Divine trooped through his early work such as Multiple Maniacs (1970), Pink Flamingos (1972) , Female Trouble (1974) and Polyester (1981) , which featured her as  a profane, transgressive figure capable of mutilation, murder, and definitely not integration into heteronormative society. Waters identifies it as protopunk, aimed at other gay misfits as well as outlaw bikie groups, and deliberately designed it to frighten gentler hippie souls.  Inevitably, there were some problems with the Maryland State Board of Censors after one Catholic official, Mary Avara, viewed the unfortunate use of a rosary in a decidedly unorthodox manner and banned Multiple Maniacs, resulting in a court case, the negation of that action and high dudgeon from Ms Avara.  Ironically enough, though, he was perversely fascinated by stories of pre-Reformation Catholic mortification, self-degradation and other forms of extreme behaviour amongst certain Catholic saints.  [Hah! What about fundamentalist Protestants if you want kitsch? Some of them are quite surreal and bizarre in their own way!- Craig] Because his fifties Catholic primary and secondary education was so repressive and because the pro-censorship Catholic Legion of Decency tried to control everything Catholics viewed or read, he despairs about what he sees as conformist elements within today’s LGBT community.  His own work hasn’t escaped recuperation completely- witness Desperate Living [1977]- without Divine, but with a troupe of zany transgressive lesbians instead. Contemporary dykes love it and use it as a fundraiser.

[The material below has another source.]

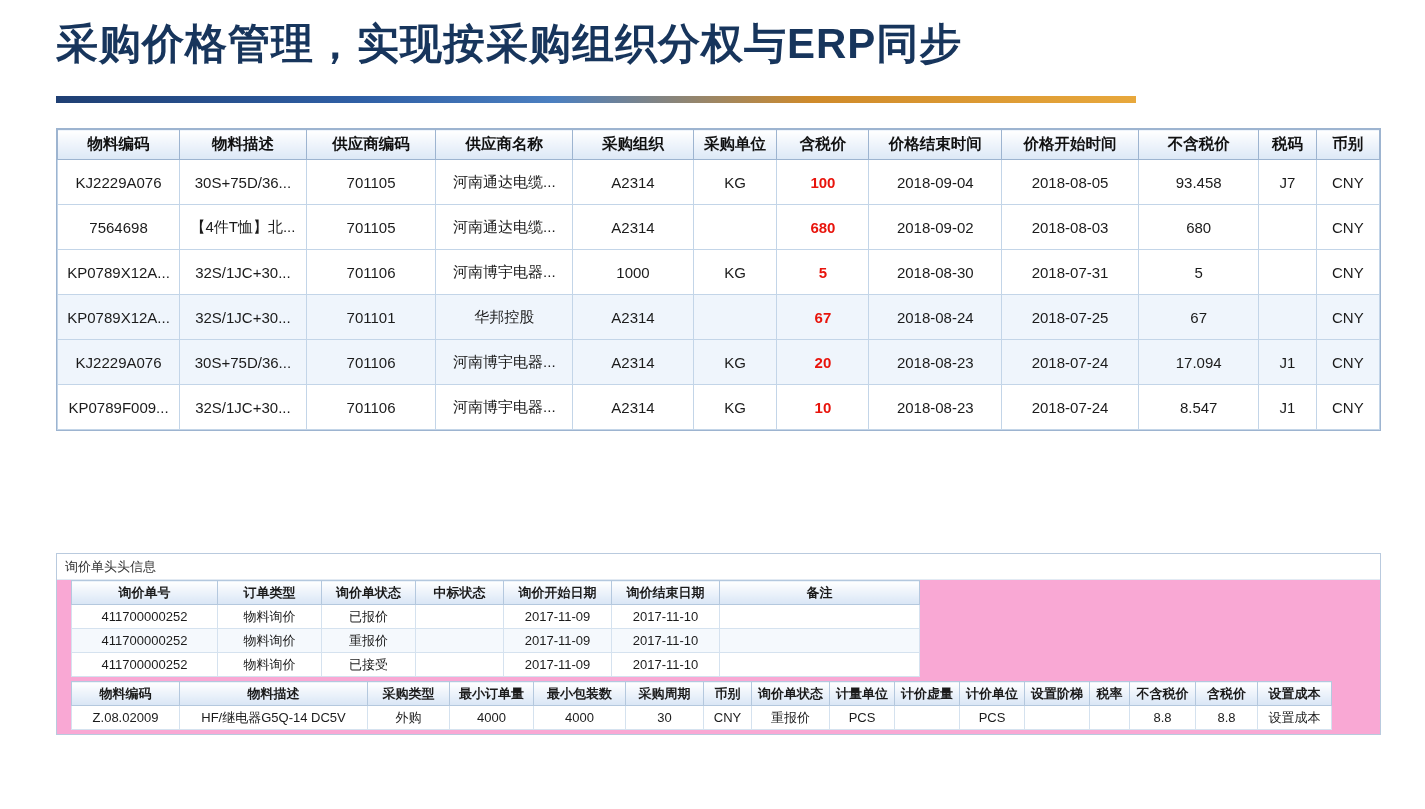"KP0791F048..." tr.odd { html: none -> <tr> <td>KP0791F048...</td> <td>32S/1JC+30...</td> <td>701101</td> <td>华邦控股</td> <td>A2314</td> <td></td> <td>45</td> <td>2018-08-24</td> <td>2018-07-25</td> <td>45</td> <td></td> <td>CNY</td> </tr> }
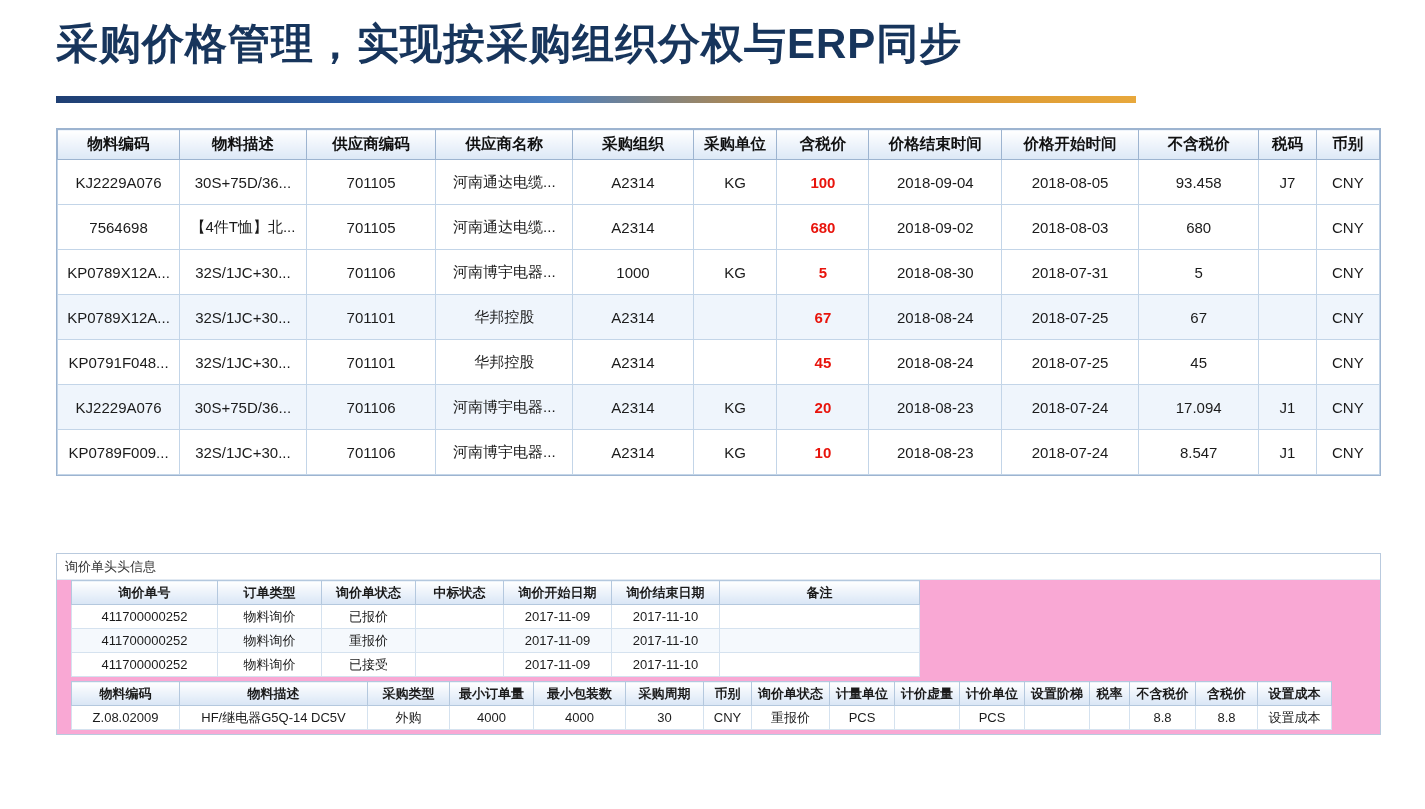"2017-11-10" .h5 { font-weight: none -> bold }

(Virtually all of the above were available at Christchurch’s specialty video outlet, Alice’s Video,  which led some impressionable drag queens to adopt character names from Waters oeuvre. Miss Mole, that venerable figure of Christchurch drag artisty is actually named after a butch lesbian Mole in Desperate Living,  and there’s a Francine Fishpaw adapted from Polyester.   Sadly, no-one seems to have appropriated the giant crustacean Lobstora).  As time went by, mainstream stars started to sneak into Waters productions, as did rising production budgets, such as  Johnny Depp in Cry Baby (1990) and Kathleen Turner in Serial Mom (1993).  Sadly, Divine had passed away by then- her last film was the anti-racist Hairspray (1988), co-featuring a young Ricki Lake as her daughter.  Nowadays, he’s become semi-respectable and hangs around the British Film Institute and Artforum, acting as curator and columnist, identifying old camp and kitsch gems from yesteryear.

But what is ”trash” cinema anyway? Tim Lucas tells us that it’s what happens when marginal subject matter is produced by inept directors without cinematic skills employing amateur performers who can’t act, or former celebrities or stars whose glow has faded.  In the fifties, it deliberately set out to provoke and defy stultifying US social conservative orthodoxy through provocative content that defied repressive, authoritarian censorship policy and inadvertently struck blows for free speech. Of course, trash cinema can be recuperated because it’s so dreadful, which is what happened to Ed Wood in the nineties. Plan 9 From Outer Space (1959) is so bad, it’s good. So are the adventures of the disembodied female head in The Brain That Wouldn’t Die (1962), A Thousand Pleasures (1968) and its man-hating killer lesbians [sadly, they lose at the end. Boo!!!- Craig], and Doris Wishman  (aka “Chesty Morgan”), whose main claim to fame was her somewhat copious mammary glands.  And then Andy Warhol filmed Joe Dallesandro in Trash (197o) and Waters made Pink Flamingos and suddenly, what had once been kitsch and marginal became a perverse new genre delighting in its anaemic performances and bargain basement production values.  Hammer Horror’s catalogue was recuperated by horror genre fans, New Zealander Richard O’Brien filmed the cult classic Rocky Horror Picture Show in 1975,  and Derek Jarman used it to provide an animated anarchist queer punk vista in his classic Jubilee (1977).

Recommended:

Kim Morgan: “The Interview: John Waters” Sight and Sound: 25:9: September 2015: 20-25.

Tim Lucas: “Total Trash” Sight and Sound: 25:9: September 2015: 26-31.

I.Q. Hunter: “The Road to Excess” Sight and Sound: 25.9: September 2015: 32-33.

I.Q. Hunter: Trash Cinema: London: British Film Institute/Palgrave Macmillan: 2015.

James Egan: John Waters: Interviews: Jackson: University of Mississippi Press: 2011.